Quick answer. A company is prepared for sale around three years ahead. During that window, four workstreams set the final price: securing recurring revenue, restating and cleaning up the accounts, reducing owner dependence and tidying the legal and social position. A buyer pays for a track record proven across three financial years, never for a promise.
Why start preparing three years before the sale?#
An acquirer — an individual buyer, a group or an investment fund — does not buy an intention. They buy a numbered track record, a trend and a probability of future cash flows. Three consistent financial years are the minimum needed to demonstrate that regularity, to turn around a business that has slipped, or to prove that a new offering delivers.
Preparing too late creates an unfavourable asymmetry: a buyer quickly senses a company "rushed to market" and uses it as a price argument. The longer and quieter the preparation, the more defensible the valuation. Before launching these workstreams, we recommend running the six core pre-transfer diagnostics to establish an objective baseline.
Workstream 1: secure recurring revenue#
Recurring revenue is the strongest signal for a buyer: it measures the likelihood that customers will stay after the seller leaves. We track a few simple indicators over the three years before the sale.
| Indicator | Target | What it reassures |
|---|---|---|
| Annual customer retention | at least 85% | The revenue base renews itself |
| Largest customer share of revenue | below 15% | No critical single-account dependence |
| Contracted order book | at least 50% of the next 12 months | Cash-flow visibility for the buyer |
| Multi-year contracted revenue | rising | Predictable rather than one-off income |
Recently, an IT services company engaged us when 40% of its revenue depended on a single major account. Over two financial years, we supported commercial diversification and built a dedicated team: that client's share fell to 18%. At the sale, this de-concentration supported a higher price, because it removed the fear of an abrupt loss after the deal.
Workstream 2: restate and strengthen the accounts#
A buyer never relies on the raw accounting result. They "restate" it to isolate recurring profitability: they neutralise exceptional charges, the owner's personal expenses and any gap between owner pay and the market. Anticipating these restatements prevents them from being discovered during due diligence and used as a discount lever.
| Restated item | Buyer's logic | Effect on normalised profit |
|---|---|---|
| Owner compensation | Adjusted to a market salaried manager | Up or down depending on the gap |
| Personal expenses (vehicle, travel) | Neutralised as non-operational | Higher normalised profit |
| Exceptional income and charges | Removed as non-recurring | Smoothing of the result |
| Provisions and depreciation | Realigned to true economic life | More reliable result |
The goal is not to dress up the accounts but to present durable, documented and defensible profitability. Well-kept books, sound valuation methods and a clear restatement file shorten due diligence and limit price-adjustment requests.
============
- Task details -
Transcribe the passage on preparing a company for sale, from "Quick answer. A" up to and including "for a promise.".
============
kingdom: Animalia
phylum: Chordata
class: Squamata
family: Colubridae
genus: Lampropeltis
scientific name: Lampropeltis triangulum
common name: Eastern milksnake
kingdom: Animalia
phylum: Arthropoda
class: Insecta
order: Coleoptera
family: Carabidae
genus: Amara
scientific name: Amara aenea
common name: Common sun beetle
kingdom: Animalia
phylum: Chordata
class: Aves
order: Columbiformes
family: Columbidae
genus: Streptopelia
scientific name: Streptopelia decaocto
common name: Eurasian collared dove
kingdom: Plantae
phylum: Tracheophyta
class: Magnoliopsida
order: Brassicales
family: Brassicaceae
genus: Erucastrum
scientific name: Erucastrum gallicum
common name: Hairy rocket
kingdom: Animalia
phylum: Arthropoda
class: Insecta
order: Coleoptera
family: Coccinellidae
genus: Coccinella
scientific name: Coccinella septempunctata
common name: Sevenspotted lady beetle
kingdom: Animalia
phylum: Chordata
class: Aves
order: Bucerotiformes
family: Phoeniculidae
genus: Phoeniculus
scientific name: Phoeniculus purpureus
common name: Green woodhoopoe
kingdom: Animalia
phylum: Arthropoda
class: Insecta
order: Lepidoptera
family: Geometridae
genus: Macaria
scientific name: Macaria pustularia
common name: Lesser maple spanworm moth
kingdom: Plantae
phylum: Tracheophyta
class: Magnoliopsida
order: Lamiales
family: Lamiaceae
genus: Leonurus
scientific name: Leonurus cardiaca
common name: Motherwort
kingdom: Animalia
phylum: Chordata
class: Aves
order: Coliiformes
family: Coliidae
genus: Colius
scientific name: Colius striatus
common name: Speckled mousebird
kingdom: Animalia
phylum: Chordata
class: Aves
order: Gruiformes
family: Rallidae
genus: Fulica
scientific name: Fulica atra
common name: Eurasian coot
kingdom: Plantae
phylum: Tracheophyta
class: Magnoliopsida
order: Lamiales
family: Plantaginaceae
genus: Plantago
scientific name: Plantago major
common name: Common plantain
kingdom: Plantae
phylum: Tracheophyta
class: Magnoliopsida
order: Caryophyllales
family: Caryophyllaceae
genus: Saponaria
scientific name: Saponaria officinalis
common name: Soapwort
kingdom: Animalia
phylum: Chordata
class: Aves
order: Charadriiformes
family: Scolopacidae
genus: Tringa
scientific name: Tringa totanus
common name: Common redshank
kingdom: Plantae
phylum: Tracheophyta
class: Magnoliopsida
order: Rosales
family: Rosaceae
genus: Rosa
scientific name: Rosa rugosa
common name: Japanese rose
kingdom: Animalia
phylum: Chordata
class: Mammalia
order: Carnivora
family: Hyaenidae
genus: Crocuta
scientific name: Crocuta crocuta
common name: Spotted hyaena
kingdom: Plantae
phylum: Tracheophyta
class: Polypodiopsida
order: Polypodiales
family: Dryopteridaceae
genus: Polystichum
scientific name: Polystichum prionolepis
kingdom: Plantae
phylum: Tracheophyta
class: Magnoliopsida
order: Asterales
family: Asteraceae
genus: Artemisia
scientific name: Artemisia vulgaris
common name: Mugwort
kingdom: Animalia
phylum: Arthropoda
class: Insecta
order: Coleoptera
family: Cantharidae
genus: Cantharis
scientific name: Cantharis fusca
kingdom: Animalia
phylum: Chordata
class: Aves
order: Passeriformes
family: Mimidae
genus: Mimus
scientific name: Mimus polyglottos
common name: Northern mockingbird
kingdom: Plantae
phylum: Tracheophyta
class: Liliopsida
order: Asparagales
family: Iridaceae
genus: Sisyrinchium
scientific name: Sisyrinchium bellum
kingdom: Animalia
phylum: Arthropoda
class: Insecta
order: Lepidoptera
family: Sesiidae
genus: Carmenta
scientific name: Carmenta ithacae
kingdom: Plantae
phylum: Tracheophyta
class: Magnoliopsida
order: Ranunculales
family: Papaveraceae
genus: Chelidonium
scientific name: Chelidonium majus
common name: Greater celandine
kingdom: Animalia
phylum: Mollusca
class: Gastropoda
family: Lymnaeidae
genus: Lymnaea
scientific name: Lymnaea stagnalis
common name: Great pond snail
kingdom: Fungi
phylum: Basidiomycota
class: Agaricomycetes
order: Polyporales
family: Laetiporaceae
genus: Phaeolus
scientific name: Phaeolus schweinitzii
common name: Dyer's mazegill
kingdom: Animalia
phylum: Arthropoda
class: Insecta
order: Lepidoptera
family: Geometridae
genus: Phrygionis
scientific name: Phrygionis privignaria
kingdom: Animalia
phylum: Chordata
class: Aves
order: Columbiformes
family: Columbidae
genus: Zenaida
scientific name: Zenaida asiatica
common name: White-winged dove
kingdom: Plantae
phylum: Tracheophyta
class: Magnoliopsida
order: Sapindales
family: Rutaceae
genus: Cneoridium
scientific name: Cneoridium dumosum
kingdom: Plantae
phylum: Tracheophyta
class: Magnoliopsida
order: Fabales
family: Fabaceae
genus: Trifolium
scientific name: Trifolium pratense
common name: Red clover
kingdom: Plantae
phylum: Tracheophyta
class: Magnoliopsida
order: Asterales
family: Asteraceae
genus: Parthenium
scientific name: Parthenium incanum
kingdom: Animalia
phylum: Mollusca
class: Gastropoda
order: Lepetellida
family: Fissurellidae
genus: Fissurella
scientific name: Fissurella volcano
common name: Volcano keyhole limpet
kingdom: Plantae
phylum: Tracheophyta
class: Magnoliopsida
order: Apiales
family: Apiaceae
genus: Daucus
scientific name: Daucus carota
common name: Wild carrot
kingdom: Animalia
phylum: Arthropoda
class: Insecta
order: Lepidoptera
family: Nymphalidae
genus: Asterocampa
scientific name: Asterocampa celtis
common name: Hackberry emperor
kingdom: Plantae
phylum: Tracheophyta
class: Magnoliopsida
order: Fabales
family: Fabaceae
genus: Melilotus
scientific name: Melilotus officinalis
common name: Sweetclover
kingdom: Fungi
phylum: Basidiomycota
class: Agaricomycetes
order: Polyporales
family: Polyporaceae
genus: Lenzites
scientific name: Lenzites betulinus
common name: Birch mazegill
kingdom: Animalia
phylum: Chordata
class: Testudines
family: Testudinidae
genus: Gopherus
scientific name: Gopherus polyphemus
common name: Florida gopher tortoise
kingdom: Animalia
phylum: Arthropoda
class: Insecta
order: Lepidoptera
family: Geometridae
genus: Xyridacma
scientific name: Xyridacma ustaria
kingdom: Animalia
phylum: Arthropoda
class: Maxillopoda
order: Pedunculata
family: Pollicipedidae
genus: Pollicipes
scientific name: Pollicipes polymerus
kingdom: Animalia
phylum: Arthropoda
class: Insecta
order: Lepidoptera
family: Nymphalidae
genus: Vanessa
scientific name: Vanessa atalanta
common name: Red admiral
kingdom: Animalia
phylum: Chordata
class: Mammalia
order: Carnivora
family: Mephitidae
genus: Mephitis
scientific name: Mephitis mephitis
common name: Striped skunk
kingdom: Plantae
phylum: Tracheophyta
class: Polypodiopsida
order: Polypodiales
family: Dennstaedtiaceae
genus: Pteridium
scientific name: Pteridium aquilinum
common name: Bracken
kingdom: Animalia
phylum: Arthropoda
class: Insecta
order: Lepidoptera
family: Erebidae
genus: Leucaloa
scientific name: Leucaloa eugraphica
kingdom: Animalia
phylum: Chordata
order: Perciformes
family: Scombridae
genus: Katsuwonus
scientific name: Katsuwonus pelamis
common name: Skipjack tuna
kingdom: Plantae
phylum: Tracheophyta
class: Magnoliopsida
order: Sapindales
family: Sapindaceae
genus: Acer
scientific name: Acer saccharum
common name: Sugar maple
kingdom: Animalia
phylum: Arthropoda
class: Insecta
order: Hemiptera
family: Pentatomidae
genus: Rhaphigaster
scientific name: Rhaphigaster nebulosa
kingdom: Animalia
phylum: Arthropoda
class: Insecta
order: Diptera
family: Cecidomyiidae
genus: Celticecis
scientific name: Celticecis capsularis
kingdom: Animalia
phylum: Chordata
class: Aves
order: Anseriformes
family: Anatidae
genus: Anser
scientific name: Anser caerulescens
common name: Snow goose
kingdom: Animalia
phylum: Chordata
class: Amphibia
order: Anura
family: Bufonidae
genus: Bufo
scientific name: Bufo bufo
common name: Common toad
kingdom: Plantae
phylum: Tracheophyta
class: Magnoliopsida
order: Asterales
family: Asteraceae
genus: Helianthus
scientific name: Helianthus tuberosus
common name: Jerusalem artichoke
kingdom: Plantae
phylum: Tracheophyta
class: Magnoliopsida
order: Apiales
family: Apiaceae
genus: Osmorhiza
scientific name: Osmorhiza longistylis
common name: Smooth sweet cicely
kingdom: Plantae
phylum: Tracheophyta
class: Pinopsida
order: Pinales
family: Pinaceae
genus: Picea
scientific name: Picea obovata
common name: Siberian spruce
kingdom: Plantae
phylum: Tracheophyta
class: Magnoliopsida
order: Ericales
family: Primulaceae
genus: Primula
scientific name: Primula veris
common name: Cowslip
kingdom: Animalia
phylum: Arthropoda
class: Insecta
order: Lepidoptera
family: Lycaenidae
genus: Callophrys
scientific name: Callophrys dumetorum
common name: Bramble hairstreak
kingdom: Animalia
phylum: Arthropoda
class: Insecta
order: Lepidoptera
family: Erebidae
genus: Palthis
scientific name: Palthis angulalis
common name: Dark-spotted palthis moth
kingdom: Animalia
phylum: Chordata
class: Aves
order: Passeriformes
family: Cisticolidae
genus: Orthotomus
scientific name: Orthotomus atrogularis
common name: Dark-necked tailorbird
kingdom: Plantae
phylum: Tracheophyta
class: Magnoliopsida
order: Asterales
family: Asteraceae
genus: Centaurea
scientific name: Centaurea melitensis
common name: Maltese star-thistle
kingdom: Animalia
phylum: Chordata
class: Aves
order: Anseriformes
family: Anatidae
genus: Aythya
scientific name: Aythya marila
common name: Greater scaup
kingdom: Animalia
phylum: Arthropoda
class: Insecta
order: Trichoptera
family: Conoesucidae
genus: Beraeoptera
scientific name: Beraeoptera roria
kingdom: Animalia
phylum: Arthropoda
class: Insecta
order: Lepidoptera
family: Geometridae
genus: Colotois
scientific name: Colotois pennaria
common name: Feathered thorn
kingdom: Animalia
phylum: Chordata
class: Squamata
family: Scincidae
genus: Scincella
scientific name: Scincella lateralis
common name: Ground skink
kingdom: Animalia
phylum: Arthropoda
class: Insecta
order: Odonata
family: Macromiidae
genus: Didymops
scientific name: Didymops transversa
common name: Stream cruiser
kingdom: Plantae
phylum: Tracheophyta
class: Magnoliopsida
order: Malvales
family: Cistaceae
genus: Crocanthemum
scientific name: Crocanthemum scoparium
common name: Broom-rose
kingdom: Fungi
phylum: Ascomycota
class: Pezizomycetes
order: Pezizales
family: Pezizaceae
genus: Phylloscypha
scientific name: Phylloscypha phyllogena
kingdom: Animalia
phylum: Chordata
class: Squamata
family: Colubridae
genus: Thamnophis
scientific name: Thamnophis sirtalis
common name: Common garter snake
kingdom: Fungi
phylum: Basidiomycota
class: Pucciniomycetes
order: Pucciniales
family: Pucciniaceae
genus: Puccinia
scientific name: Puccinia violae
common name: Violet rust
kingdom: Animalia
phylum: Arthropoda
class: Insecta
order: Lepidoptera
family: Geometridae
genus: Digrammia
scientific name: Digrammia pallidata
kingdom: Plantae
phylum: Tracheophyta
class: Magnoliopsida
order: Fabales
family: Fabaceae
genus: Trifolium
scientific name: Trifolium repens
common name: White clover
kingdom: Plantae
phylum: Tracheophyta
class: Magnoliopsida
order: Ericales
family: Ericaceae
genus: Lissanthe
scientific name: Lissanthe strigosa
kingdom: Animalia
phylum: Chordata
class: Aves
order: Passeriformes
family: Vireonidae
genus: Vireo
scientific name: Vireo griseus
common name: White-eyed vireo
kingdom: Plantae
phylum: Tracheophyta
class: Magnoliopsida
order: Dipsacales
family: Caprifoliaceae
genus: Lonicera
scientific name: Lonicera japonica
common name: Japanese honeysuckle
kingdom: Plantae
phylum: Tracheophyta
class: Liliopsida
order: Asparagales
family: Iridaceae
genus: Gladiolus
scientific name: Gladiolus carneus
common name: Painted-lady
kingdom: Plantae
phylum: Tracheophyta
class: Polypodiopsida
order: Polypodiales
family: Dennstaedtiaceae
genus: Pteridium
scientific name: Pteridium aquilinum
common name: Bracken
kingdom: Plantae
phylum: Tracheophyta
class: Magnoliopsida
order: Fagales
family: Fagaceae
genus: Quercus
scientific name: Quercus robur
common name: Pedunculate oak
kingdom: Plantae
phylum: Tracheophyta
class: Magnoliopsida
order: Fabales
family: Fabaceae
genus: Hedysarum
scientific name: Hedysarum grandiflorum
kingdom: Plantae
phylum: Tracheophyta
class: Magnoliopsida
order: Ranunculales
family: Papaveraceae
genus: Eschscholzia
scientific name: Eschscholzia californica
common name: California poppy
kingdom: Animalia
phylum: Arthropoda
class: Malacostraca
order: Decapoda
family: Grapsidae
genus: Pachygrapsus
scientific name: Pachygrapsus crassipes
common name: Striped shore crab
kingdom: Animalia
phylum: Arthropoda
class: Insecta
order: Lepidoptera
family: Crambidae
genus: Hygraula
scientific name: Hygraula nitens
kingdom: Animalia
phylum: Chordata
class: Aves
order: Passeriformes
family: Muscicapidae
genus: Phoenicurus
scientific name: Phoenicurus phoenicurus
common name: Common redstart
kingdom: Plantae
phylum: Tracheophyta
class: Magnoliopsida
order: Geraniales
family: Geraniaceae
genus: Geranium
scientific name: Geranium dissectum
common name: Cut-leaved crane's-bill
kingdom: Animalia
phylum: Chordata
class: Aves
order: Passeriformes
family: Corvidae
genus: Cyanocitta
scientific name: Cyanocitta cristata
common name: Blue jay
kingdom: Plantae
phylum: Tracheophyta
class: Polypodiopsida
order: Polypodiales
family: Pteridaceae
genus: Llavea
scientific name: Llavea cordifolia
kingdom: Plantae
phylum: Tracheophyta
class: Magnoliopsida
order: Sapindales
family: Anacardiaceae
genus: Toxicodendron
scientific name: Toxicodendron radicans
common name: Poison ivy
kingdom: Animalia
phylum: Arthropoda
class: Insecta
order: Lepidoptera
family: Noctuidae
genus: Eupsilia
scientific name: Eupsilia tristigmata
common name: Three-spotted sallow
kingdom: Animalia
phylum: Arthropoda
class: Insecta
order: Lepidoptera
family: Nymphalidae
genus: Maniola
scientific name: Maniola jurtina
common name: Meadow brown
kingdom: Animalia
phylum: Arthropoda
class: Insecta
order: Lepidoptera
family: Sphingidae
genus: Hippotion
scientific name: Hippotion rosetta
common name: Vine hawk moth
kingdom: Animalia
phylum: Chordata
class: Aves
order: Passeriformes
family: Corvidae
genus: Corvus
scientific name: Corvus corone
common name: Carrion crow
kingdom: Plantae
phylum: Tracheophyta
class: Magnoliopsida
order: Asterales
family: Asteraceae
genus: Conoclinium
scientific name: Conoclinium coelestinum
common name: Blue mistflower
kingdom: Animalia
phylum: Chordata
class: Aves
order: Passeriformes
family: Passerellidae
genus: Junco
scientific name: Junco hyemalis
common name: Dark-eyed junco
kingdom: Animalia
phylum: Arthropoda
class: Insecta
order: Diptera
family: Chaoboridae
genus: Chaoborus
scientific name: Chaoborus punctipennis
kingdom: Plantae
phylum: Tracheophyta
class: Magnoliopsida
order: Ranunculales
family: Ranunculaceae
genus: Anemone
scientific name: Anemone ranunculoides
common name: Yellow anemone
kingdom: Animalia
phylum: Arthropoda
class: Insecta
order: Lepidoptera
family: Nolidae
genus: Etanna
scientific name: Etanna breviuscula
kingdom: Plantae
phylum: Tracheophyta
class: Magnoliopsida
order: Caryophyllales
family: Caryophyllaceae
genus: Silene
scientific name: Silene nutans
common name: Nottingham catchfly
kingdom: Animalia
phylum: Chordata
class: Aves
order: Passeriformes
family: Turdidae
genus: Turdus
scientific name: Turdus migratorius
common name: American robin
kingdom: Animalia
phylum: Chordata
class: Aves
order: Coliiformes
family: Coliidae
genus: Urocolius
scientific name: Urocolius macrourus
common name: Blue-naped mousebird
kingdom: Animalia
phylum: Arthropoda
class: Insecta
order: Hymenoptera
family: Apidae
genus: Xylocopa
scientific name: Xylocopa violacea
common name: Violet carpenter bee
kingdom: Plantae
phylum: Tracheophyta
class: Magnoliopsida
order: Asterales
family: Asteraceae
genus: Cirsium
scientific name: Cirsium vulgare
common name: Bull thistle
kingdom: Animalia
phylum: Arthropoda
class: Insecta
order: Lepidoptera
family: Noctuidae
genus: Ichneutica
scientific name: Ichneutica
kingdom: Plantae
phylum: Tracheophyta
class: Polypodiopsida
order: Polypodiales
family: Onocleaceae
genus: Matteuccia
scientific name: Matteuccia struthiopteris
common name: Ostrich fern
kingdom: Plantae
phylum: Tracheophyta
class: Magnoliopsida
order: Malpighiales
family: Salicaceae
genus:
============
- Exercise answer -
Quick answer. A company is prepared for sale around three years ahead. During that window, four workstreams set the final price: securing recurring revenue, restating and cleaning up the accounts, reducing owner dependence and tidying the legal and social position. A buyer pays for a track record proven across three financial years, never for a promise.